[219511-71-4] C₆H₁₃N₃O₂ (MW 159.19)

InChI = 1S/C6H13N3O2/c1-6(2,3)11-5(10)9-4(7)8/h1-3H3,(H4,7,8,9,10)

InChIKey = UMOZLQVSOVNSCA-UHFFFAOYSA-N

(used as guanidinylating agent and for synthesis of 2-aminoimidazoles)

Physical Data: mp 196–197 °C.¹

Solubility: soluble in most alcohols, esters (e.g., ethyl acetate), ketones (e.g., acetone), acetonitrile, and dichloromethane. Not soluble in diethyl ether and hexane.

Purification: for most applications, Boc-guanidine may be used as obtained after synthesis. Possible impurities are di- and tri-Boc-guanidine. Further purification is possible by crystallization from ethyl acetate and light petroleum.¹

Preparative Method: the original synthesis was reported by Buchinska.¹ A modified protocol for handling of larger quantities is as follows. To a cooled (0 °C) solution of guanidine hydrochloride (5 equiv, 275 mmol, 26.3 g) in aqueous sodium hydroxide (50 mL, 5.5 equiv, 303 mmol, 12.1 g) a solution of di-tert-butyl dicarbonate (1 equiv, 55 mmol, 12.0 g) in dioxane (100 mL) was added slowly (8 h). The reaction mixture was stirred for 20 h at room temperature. After extraction with ethyl acetate, the combined organic phases were dried (MgSO₄) and the solvent evaporated under reduced pressure. The resulting colorless crystals were dried in vacuo to yield 97% of Boc-guanidine (8.51 g, purity ca. 90%).^{1, 2}.
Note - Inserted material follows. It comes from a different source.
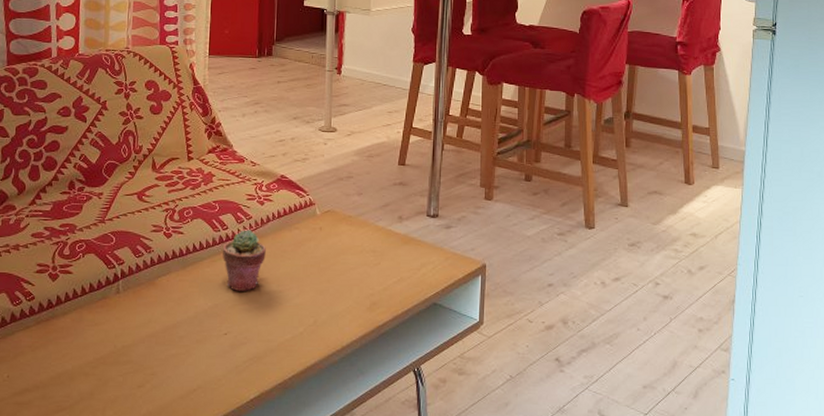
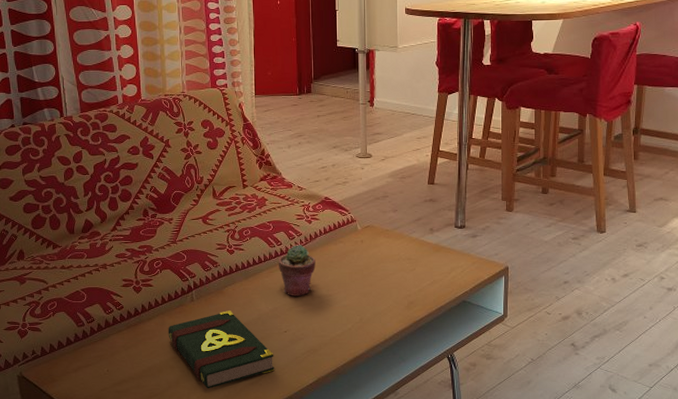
book: none [85,306,210,403] -> present [168,311,274,389]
Handling, Storage, and Precautions: avoid contact with acids because of decomposition of the Boc-protecting group to CO₂ and isobutylene as by-products. In aqueous solution, the Boc group is stable under basic conditions and inert to many nucleophilic reagents.³ Stability tests of di-Boc-guanidine (which should behave in a similar manner) were performed in solutions of acetonitrile and water with HOAc, TFA, and HCl 10% each. After 13 h reaction time, decomposition of di-Boc-guanidine to the extent of 25–35% (HOAc), 40–50% (TFA) and 85–95% (HCl) was observed.